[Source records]
..............................

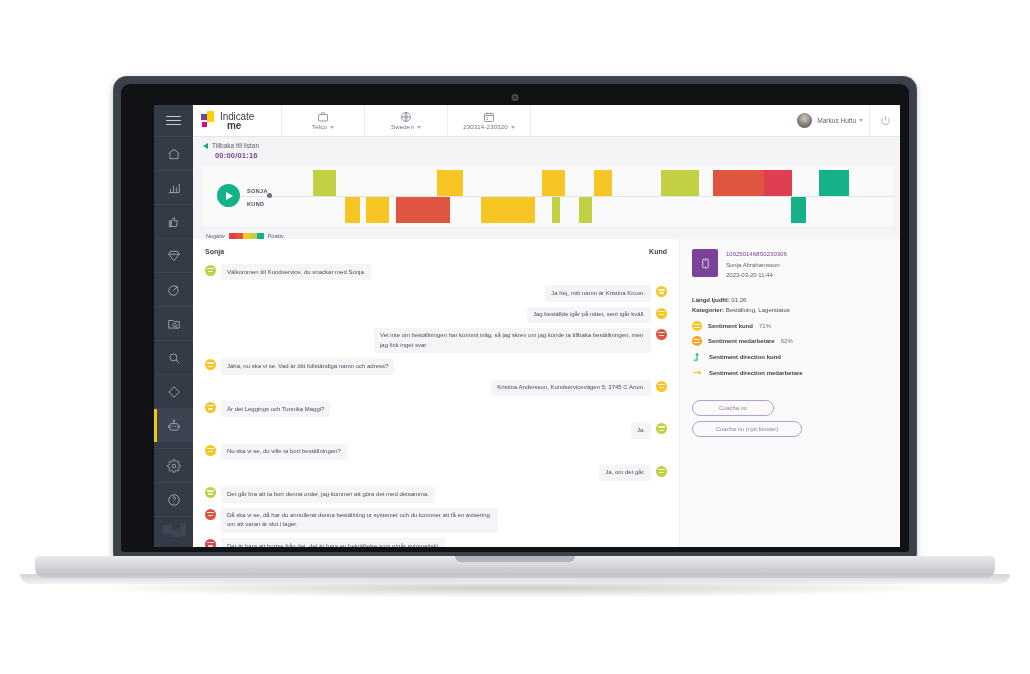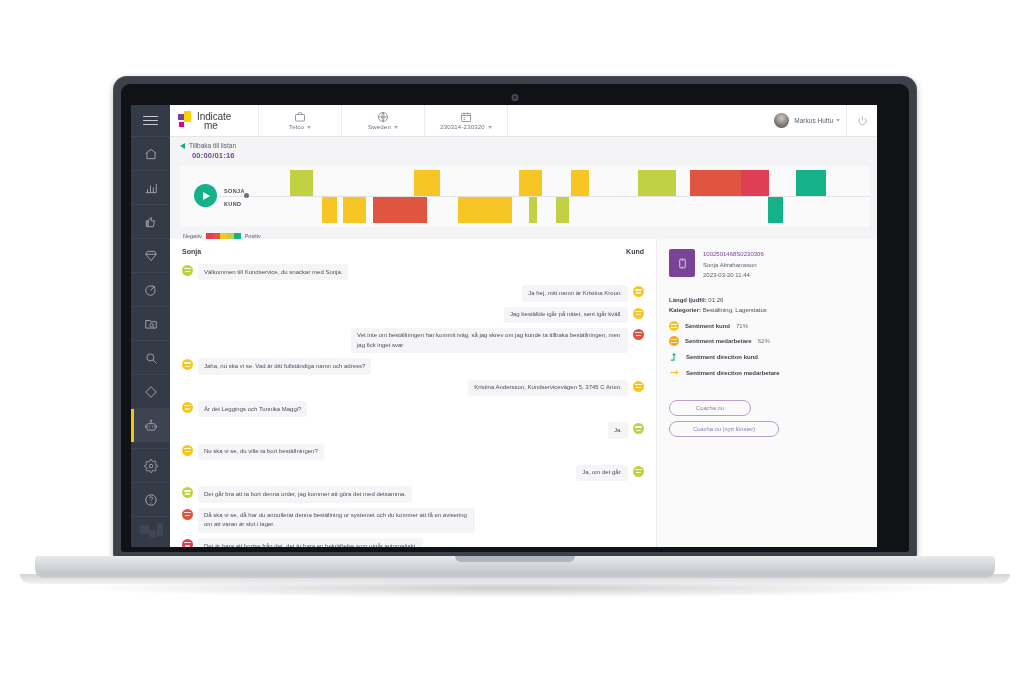--- a/index.html
+++ b/index.html
@@ -24,21 +24,21 @@
   .lid-inner{
     position:absolute;left:8px;top:8px;width:788px;height:468px;
     background:#111215;border-radius:9px 9px 3px 3px;overflow:hidden;
   }
   .webcam{
     position:absolute;left:50%;top:10px;transform:translateX(-50%);
     width:7px;height:7px;border-radius:50%;background:#2b2d33;
     box-shadow:inset 0 0 0 1.5px #4a4d55;
   }
   .screen{
-    position:absolute;left:10px;top:21px;width:746px;height:442px;
+    position:absolute;left:33px;top:21px;width:746px;height:442px;
     background:#f4f4f6;overflow:hidden;
   }
   
   .laptop-base{
     position:absolute;left:35px;top:556px;width:960px;height:22px;
     background:linear-gradient(180deg,#e9eaec 0%,#cfd1d6 55%,#b9bcc2 100%);
     border-radius:4px 4px 9px 9px;
   }
   .laptop-base:before{
     content:"";position:absolute;left:50%;top:0;transform:translateX(-50%);
@@ -94,21 +94,21 @@
     width:80px;display:flex;align-items:center;gap:4px;padding-left:8px;
     border-right:1px solid #ececf0;
   }
   .brand-marks{position:relative;width:15px;height:19px;}
   .brand-marks i{position:absolute;display:block;}
   .bm1{left:0;top:3px;width:6px;height:6px;background:#7b4397;}
   .bm2{left:6px;top:0;width:7px;height:11px;background:#ffd100;}
   .bm3{left:1px;top:11px;width:5px;height:5px;background:#e5007d;}
   .brand-txt{font-size:9.5px;line-height:9px;color:#3c3c46;letter-spacing:-.1px;}
   .brand-txt b{display:block;font-weight:400;font-size:10px;}
-  .brand-txt span{display:block;font-weight:400;font-size:10px;padding-left:7px;}
+  .brand-txt span{display:block;font-weight:700;font-size:10px;padding-left:7px;}
 
   .topnav{display:flex;}
   .topnav-item{
     width:82px;display:flex;flex-direction:column;align-items:center;justify-content:center;
     border-right:1px solid #ececf0;gap:1px;color:#5d6170;
   }
   .topnav-item svg{width:12px;height:12px;display:block;opacity:.8;}
   .topnav-lbl{font-size:6px;color:#6a6f7d;display:flex;align-items:center;gap:3px;letter-spacing:.2px;}
   .caret{display:inline-block;width:0;height:0;border-left:2.5px solid transparent;border-right:2.5px solid transparent;border-top:3px solid #a9adb8;}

..............................

→ Problem requirements
Find the string "radius" in the entries above. Copy each line where it occurs.

→ Your response
     background:#111215;border-radius:9px 9px 3px 3px;overflow:hidden;
     width:7px;height:7px;border-radius:50%;background:#2b2d33;
     border-radius:4px 4px 9px 9px;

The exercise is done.